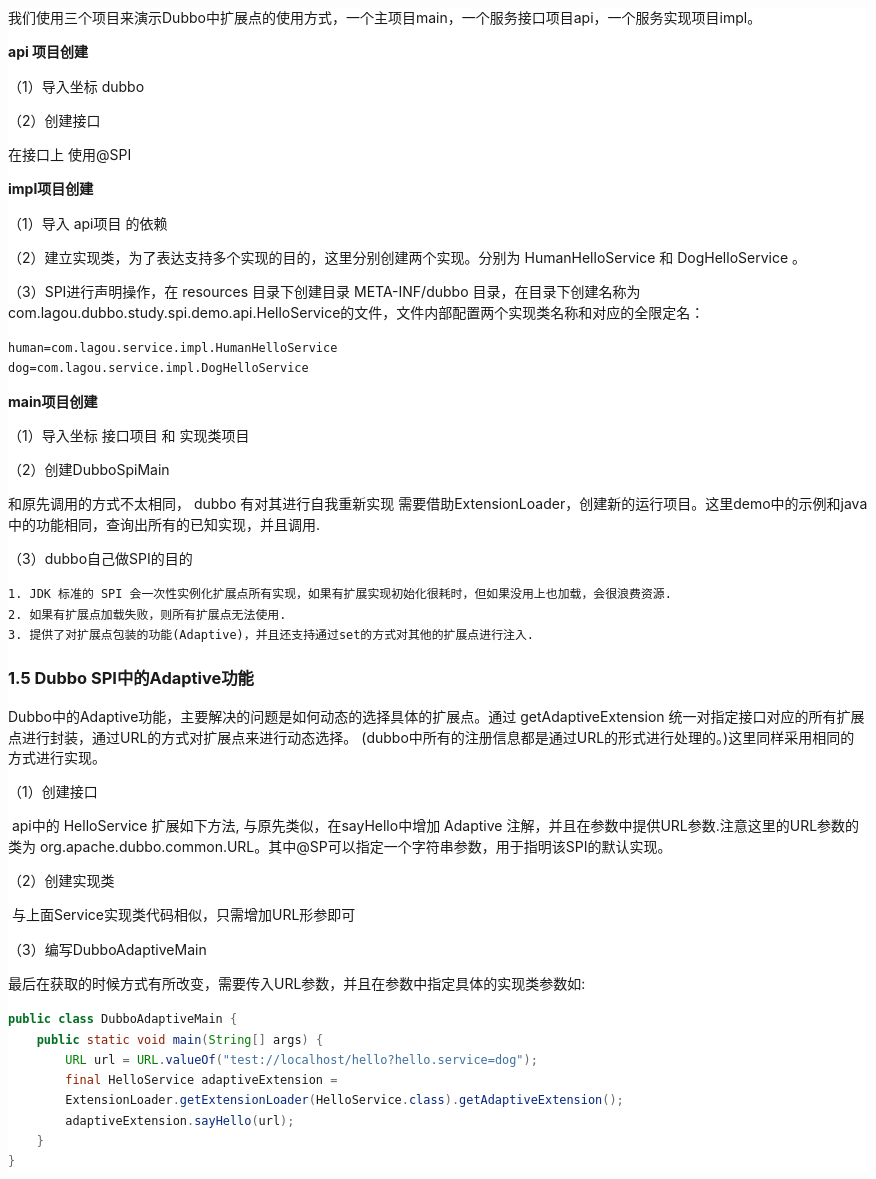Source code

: ​	我们使用三个项目来演示Dubbo中扩展点的使用方式，一个主项目main，一个服务接口项目api，一个服务实现项目impl。 

**api 项目创建** 

（1）导入坐标 dubbo 

（2）创建接口 

 在接口上 使用@SPI

**impl项目创建** 

（1）导入 api项目 的依赖 

（2）建立实现类，为了表达支持多个实现的目的，这里分别创建两个实现。分别为 HumanHelloService 和 DogHelloService 。 

（3）SPI进行声明操作，在 resources 目录下创建目录 META-INF/dubbo 目录，在目录下创建名称为 com.lagou.dubbo.study.spi.demo.api.HelloService的文件，文件内部配置两个实现类名称和对应的全限定名： 

```properties
human=com.lagou.service.impl.HumanHelloService
dog=com.lagou.service.impl.DogHelloService
```

**main项目创建** 

（1）导入坐标 接口项目 和 实现类项目 

（2）创建DubboSpiMain 

和原先调用的方式不太相同， dubbo 有对其进行自我重新实现 需要借助ExtensionLoader，创建新的运行项目。这里demo中的示例和java中的功能相同，查询出所有的已知实现，并且调用.

（3）dubbo自己做SPI的目的

```
1. JDK 标准的 SPI 会一次性实例化扩展点所有实现，如果有扩展实现初始化很耗时，但如果没用上也加载，会很浪费资源.
2. 如果有扩展点加载失败，则所有扩展点无法使用.
3. 提供了对扩展点包装的功能(Adaptive)，并且还支持通过set的方式对其他的扩展点进行注入.
```

###  **1.5 Dubbo SPI中的Adaptive功能** 

​	Dubbo中的Adaptive功能，主要解决的问题是如何动态的选择具体的扩展点。通过 getAdaptiveExtension 统一对指定接口对应的所有扩展点进行封装，通过URL的方式对扩展点来进行动态选择。 (dubbo中所有的注册信息都是通过URL的形式进行处理的。)这里同样采用相同的方式进行实现。 

（1）创建接口

​	api中的 HelloService 扩展如下方法, 与原先类似，在sayHello中增加 Adaptive 注解，并且在参数中提供URL参数.注意这里的URL参数的类为 org.apache.dubbo.common.URL。其中@SP可以指定一个字符串参数，用于指明该SPI的默认实现。 

（2）创建实现类 

​	与上面Service实现类代码相似，只需增加URL形参即可 

（3）编写DubboAdaptiveMain 

​	最后在获取的时候方式有所改变，需要传入URL参数，并且在参数中指定具体的实现类参数如:

```java
public class DubboAdaptiveMain {
	public static void main(String[] args) {
		URL url = URL.valueOf("test://localhost/hello?hello.service=dog");
		final HelloService adaptiveExtension =
		ExtensionLoader.getExtensionLoader(HelloService.class).getAdaptiveExtension();
		adaptiveExtension.sayHello(url);
	}
}
```
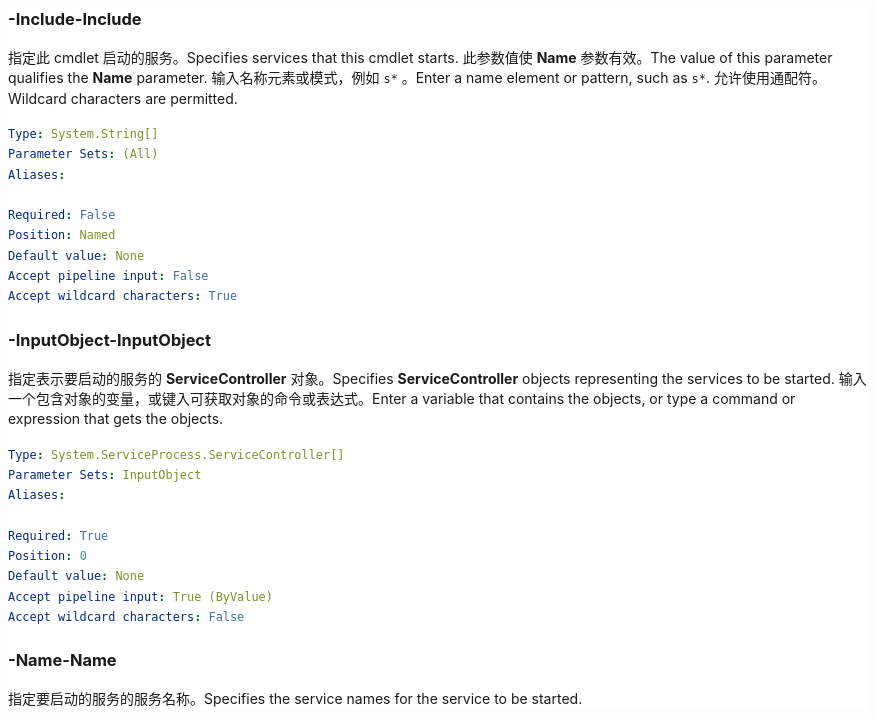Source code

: ### <span data-ttu-id="9bb05-147">-Include</span><span class="sxs-lookup"><span data-stu-id="9bb05-147">-Include</span></span>

<span data-ttu-id="9bb05-148">指定此 cmdlet 启动的服务。</span><span class="sxs-lookup"><span data-stu-id="9bb05-148">Specifies services that this cmdlet starts.</span></span> <span data-ttu-id="9bb05-149">此参数值使 **Name** 参数有效。</span><span class="sxs-lookup"><span data-stu-id="9bb05-149">The value of this parameter qualifies the **Name** parameter.</span></span> <span data-ttu-id="9bb05-150">输入名称元素或模式，例如 `s*` 。</span><span class="sxs-lookup"><span data-stu-id="9bb05-150">Enter a name element or pattern, such as `s*`.</span></span> <span data-ttu-id="9bb05-151">允许使用通配符。</span><span class="sxs-lookup"><span data-stu-id="9bb05-151">Wildcard characters are permitted.</span></span>

```yaml
Type: System.String[]
Parameter Sets: (All)
Aliases:

Required: False
Position: Named
Default value: None
Accept pipeline input: False
Accept wildcard characters: True
```

### <span data-ttu-id="9bb05-152">-InputObject</span><span class="sxs-lookup"><span data-stu-id="9bb05-152">-InputObject</span></span>

<span data-ttu-id="9bb05-153">指定表示要启动的服务的 **ServiceController** 对象。</span><span class="sxs-lookup"><span data-stu-id="9bb05-153">Specifies **ServiceController** objects representing the services to be started.</span></span> <span data-ttu-id="9bb05-154">输入一个包含对象的变量，或键入可获取对象的命令或表达式。</span><span class="sxs-lookup"><span data-stu-id="9bb05-154">Enter a variable that contains the objects, or type a command or expression that gets the objects.</span></span>

```yaml
Type: System.ServiceProcess.ServiceController[]
Parameter Sets: InputObject
Aliases:

Required: True
Position: 0
Default value: None
Accept pipeline input: True (ByValue)
Accept wildcard characters: False
```

### <span data-ttu-id="9bb05-155">-Name</span><span class="sxs-lookup"><span data-stu-id="9bb05-155">-Name</span></span>

<span data-ttu-id="9bb05-156">指定要启动的服务的服务名称。</span><span class="sxs-lookup"><span data-stu-id="9bb05-156">Specifies the service names for the service to be started.</span></span>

- _WORK REQUEST_: From the first line of the listing above, repeat every line through the one holding "resources 目录下创建目录 META-INF/dubbo". Both ends count, and pictures stay out.

- _SOLUTION FOR THIS TASK_:
Source code

: ​	我们使用三个项目来演示Dubbo中扩展点的使用方式，一个主项目main，一个服务接口项目api，一个服务实现项目impl。 

**api 项目创建** 

（1）导入坐标 dubbo 

（2）创建接口 

 在接口上 使用@SPI

**impl项目创建** 

（1）导入 api项目 的依赖 

（2）建立实现类，为了表达支持多个实现的目的，这里分别创建两个实现。分别为 HumanHelloService 和 DogHelloService 。 

（3）SPI进行声明操作，在 resources 目录下创建目录 META-INF/dubbo 目录，在目录下创建名称为 com.lagou.dubbo.study.spi.demo.api.HelloService的文件，文件内部配置两个实现类名称和对应的全限定名： 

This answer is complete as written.